TASK » Please give all of the data again, character for character, and drop the pictures.

PROVIDED MATERIAL »
------------------------------------------------------------
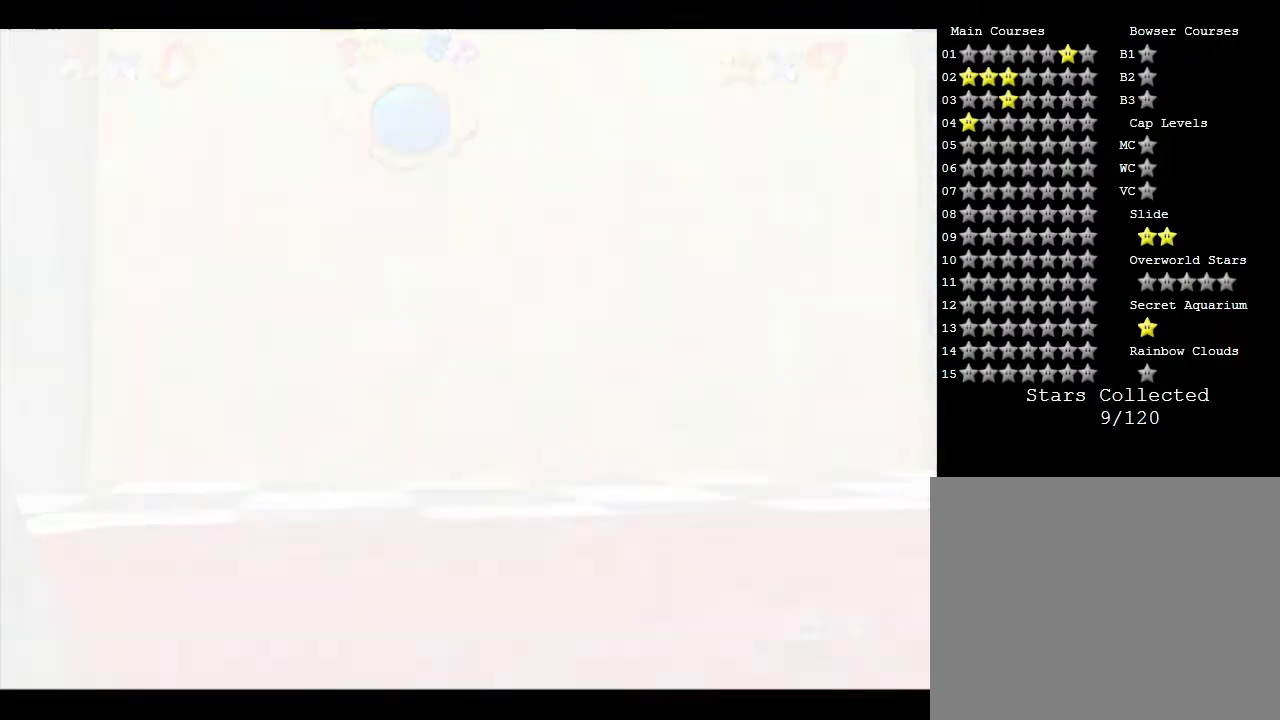
{"buttons": [], "left_stick": "center", "events": []}
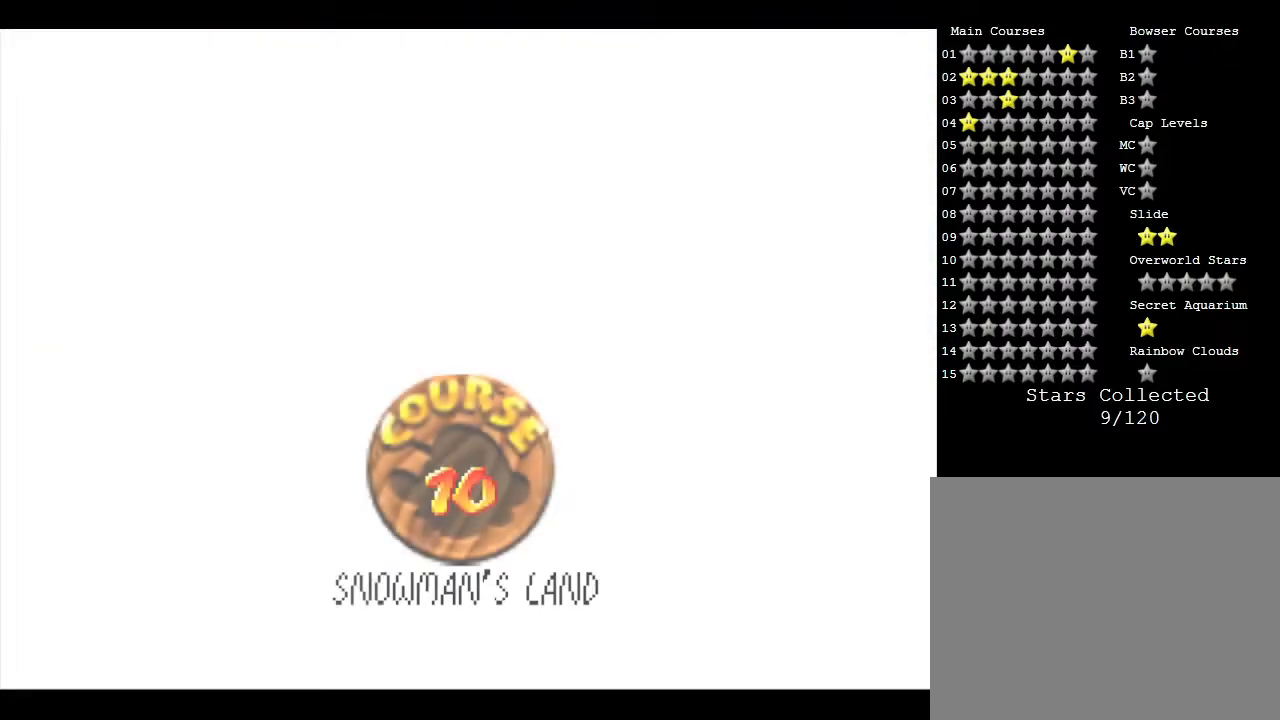
{"buttons": [], "left_stick": "center", "events": []}
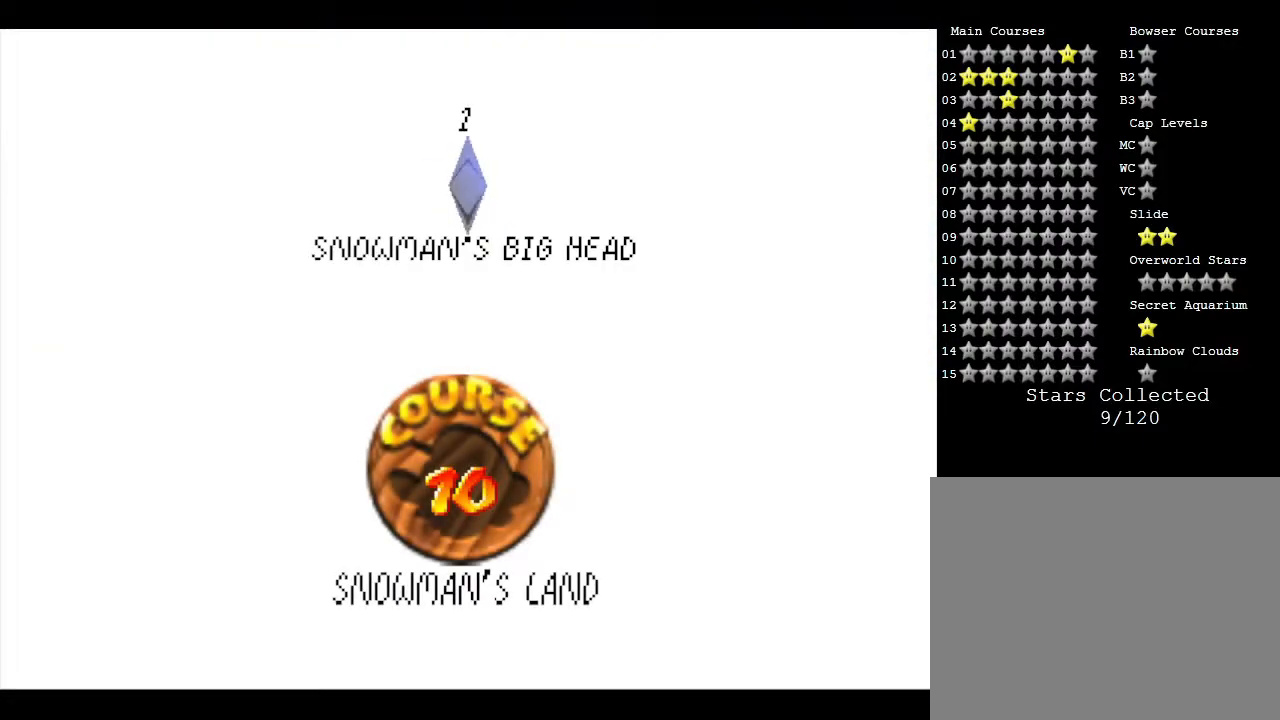
{"buttons": [], "left_stick": "center", "events": [[83, "A", "down"], [200, "A", "up"], [383, "A", "down"], [500, "A", "up"]]}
------------------------------------------------------------
ANSWER BOX »
{"buttons": [], "left_stick": "center", "events": []}
{"buttons": [], "left_stick": "center", "events": []}
{"buttons": [], "left_stick": "center", "events": [[83, "A", "down"], [200, "A", "up"], [383, "A", "down"], [500, "A", "up"]]}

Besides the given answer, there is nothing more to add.